WASHINGTON (Reuters) - Two weeks after the coronavirus spread through the White House, staffers have begun trickling back to the West Wing, saying they only had mild symptoms and again spurning the use of masks despite criticism that they have been careless about the outbreak.
With President Donald Trump declaring himself immune after his own bout with COVID-19 required hospitalization, his aides at the White House, his re-election campaign and the Republican National Committee are steadily recovering from a sickness that sidelined many of them just weeks before the Nov. 3 election.
Trump returned to the campaign trail on Monday and has trips scheduled all week in an effort to make up for time lost while he received treatment as Democratic rival Joe Biden campaigned.
One White House official said most people affected by the outbreak had mild symptoms, and that the White House had been “very lucky.”
Press Secretary Kayleigh McEnany has not returned to the White House since her diagnosis but hoped to by the end of the week, the official said.
Hope Hicks, a senior adviser to Trump whose own diagnosis was the first to be made public in the wave that hit his inner circle at the beginning of the month, is still not back at the White House. She said she is feeling better.
Karoline Leavitt, an assistant press secretary, is back after having mild symptoms. Other press aides such as Harrison Fields, Jalen Drummond and Chad Gilmartin are not.
Trump has faced widespread criticism for playing down the pandemic in its early stages and for dismissing the seriousness of the illness.
He has largely spurned wearing a mask himself and criticized others, including Biden, for doing so, while presiding over a White House where staffers, secret services and others routinely rejected mask use throughout the worst of the pandemic.
Ahead of Trump’s trip to Iowa on Wednesday, staff members at the White House walked around the West Wing without wearing masks, eschewing the precautions that were put in place in the immediate aftermath of Trump’s diagnosis as the virus spread.
White House spokesman Judd Deere said the White House follows guidelines from the Centers for Disease Control and Prevention (CDC) on masks.
“We have incorporated current CDC guidance and best practices for limiting COVID-19 exposure to the greatest extent possible, including staying home if you are positive or have symptoms, social distancing, good hygiene, and face coverings,” he said, adding that positive cases are taken “very seriously,” while the White House Medical Unit leads a “robust” contact tracing program with CDC personnel and guidance.
“But the essential work of the White House and the federal government must continue, which sometimes does require essential personnel to be physically in the office, and when that occurs every precaution is being taken to protect the health of the President, themselves, and the entire complex,” he added.
Former New Jersey Governor Chris Christie, who spent a week in hospital for treatment, appeared to be among the hardest hit by the virus within Trump’s circle. He said in a Twitter post on Saturday that he was released from hospital.
The White House declined to comment on reports that White House head of security Crede Bailey is seriously ill with COVID-19 and was taken to the hospital in late September.

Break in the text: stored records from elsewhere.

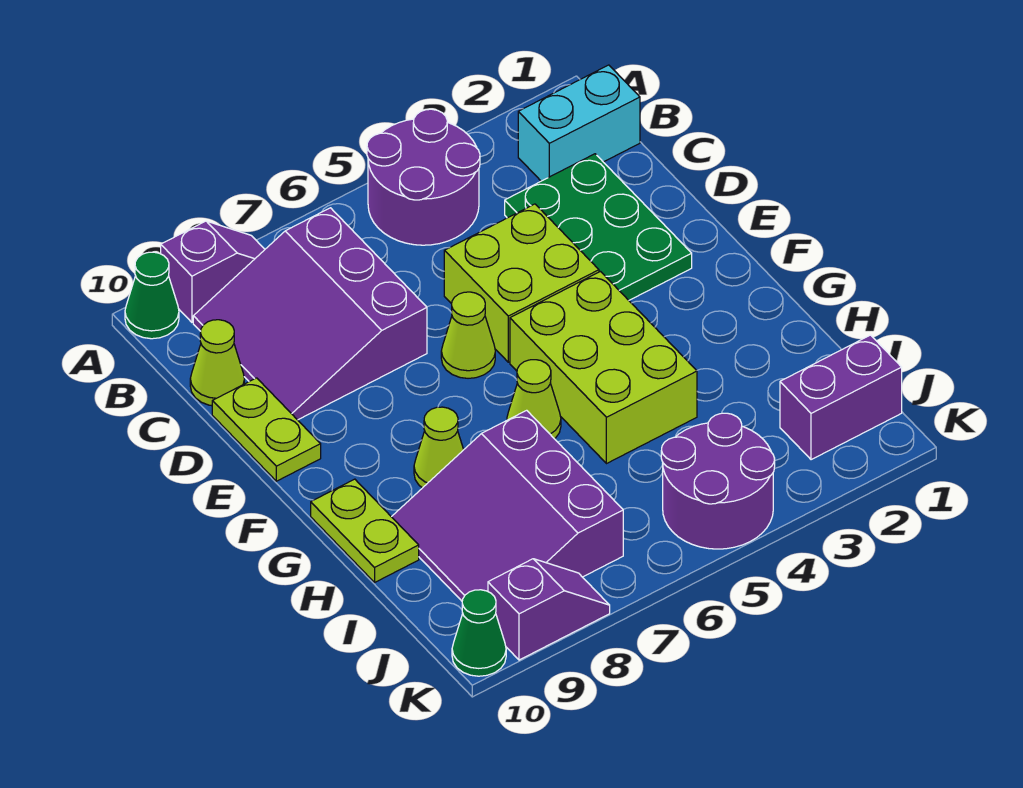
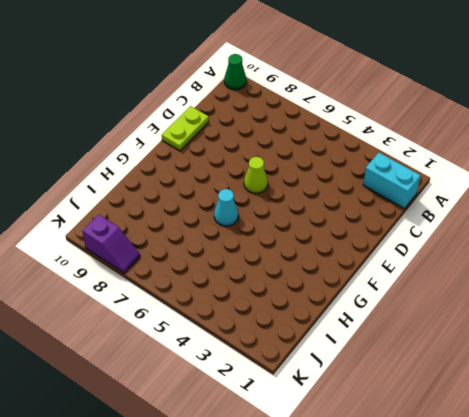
cyan cone G6 level 1 -> lime cone G6 level 1
none -> purple round brick A4:B5 level 1
none -> purple slope A8:A9 level 1 top 9
none -> purple slope B7:D9 level 1 top 7

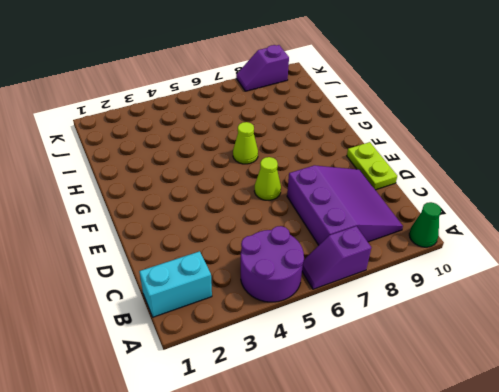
purple slope A6:A7 level 1 top 7 -> purple slope A8:A9 level 1 top 9
none -> green plate C2:E3 level 1
none -> lime cone C10 level 1
none -> lime brick D4:E5 level 1

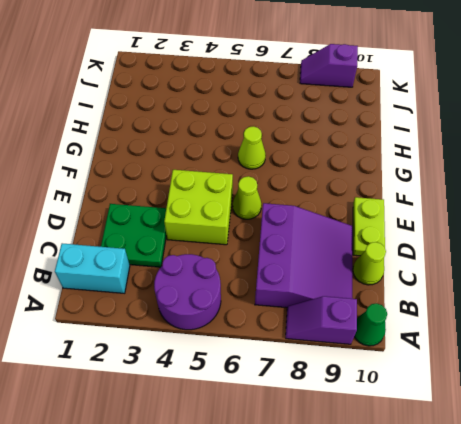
green plate C2:D3 level 1 -> green plate C2:E3 level 1
none -> lime brick F4:H5 level 1
none -> lime cone G8 level 1
none -> lime plate G10:H10 level 1

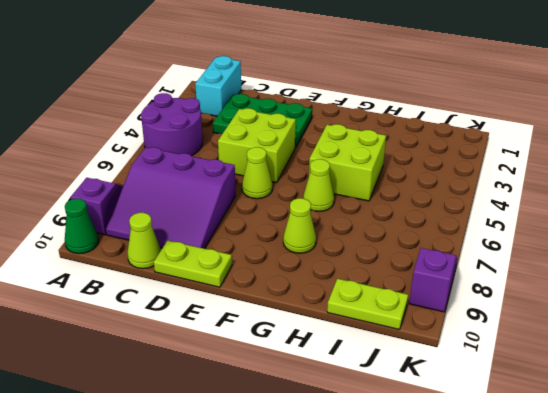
lime brick G4:H5 level 1 -> lime brick F4:H5 level 1
lime plate I10:J10 level 1 -> lime plate G10:H10 level 1
none -> purple slope H7:J9 level 1 top 7
none -> purple brick J1:J2 level 1
none -> purple round brick J4:K5 level 1

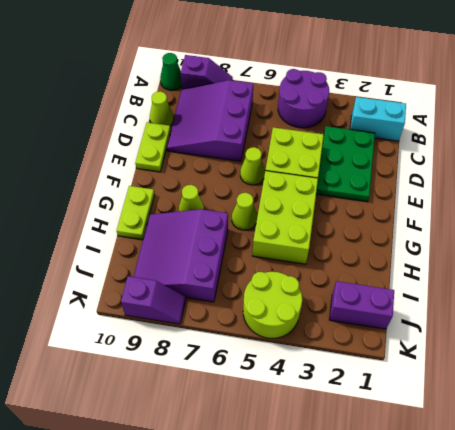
lime round brick J4:K5 level 1 -> purple round brick J4:K5 level 1
none -> green cone K10 level 1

The White House did not provide updates on specific officials’ health status.
Bill Stepien, Trump’s campaign manager “has fully recovered and returned to the office,” campaign spokesman Tim Murtaugh said.
Ronna McDaniel, the chair of the Republican National Committee, said she was feeling “much better” after she came down with the virus and planned to travel again on Thursday.
More than 216,000 people who have died from COVID-19 in the United States alone.
Trump’s diagnosis put the pandemic back at the center of the 2020 campaign and gave Biden an additional opportunity to hammer the president, while wishing him a speedy recovery, for failing to establish a national strategy for conquering the fast-spreading disease.
Trump has held rallies with thousands of people who do not engage in social-distancing or wear face coverings consistently.
A White House Rose Garden event to announce the nomination of Judge Amy Coney Barrett to the Supreme Court is suspected to be the root cause of a number of the infections of Trump’s inner circle.
University of Notre Dame President Rev. John I. Jenkins, who tested positive after attending the event, ended his period of quarantine on Monday and is symptom-free, the university said in a statement earlier this week.
Even as many in Trump’s inner circle appeared on the mend, new reports of illness are still plaguing the White House as it seeks to turn the page. The wife of Labor Secretary Eugene Scalia, Trish, who reportedly also attended the Rose Garden event, was confirmed positive on Tuesday. On Wednesday, first lady Melania Trump, who has experienced mild symptoms of COVID-19, announced that her son Barron had been infected but later tested negative.
“Luckily he is a strong teenager and exhibited no symptoms,” she said in a statement. “He is fine,” Trump later told reporters outside the White House.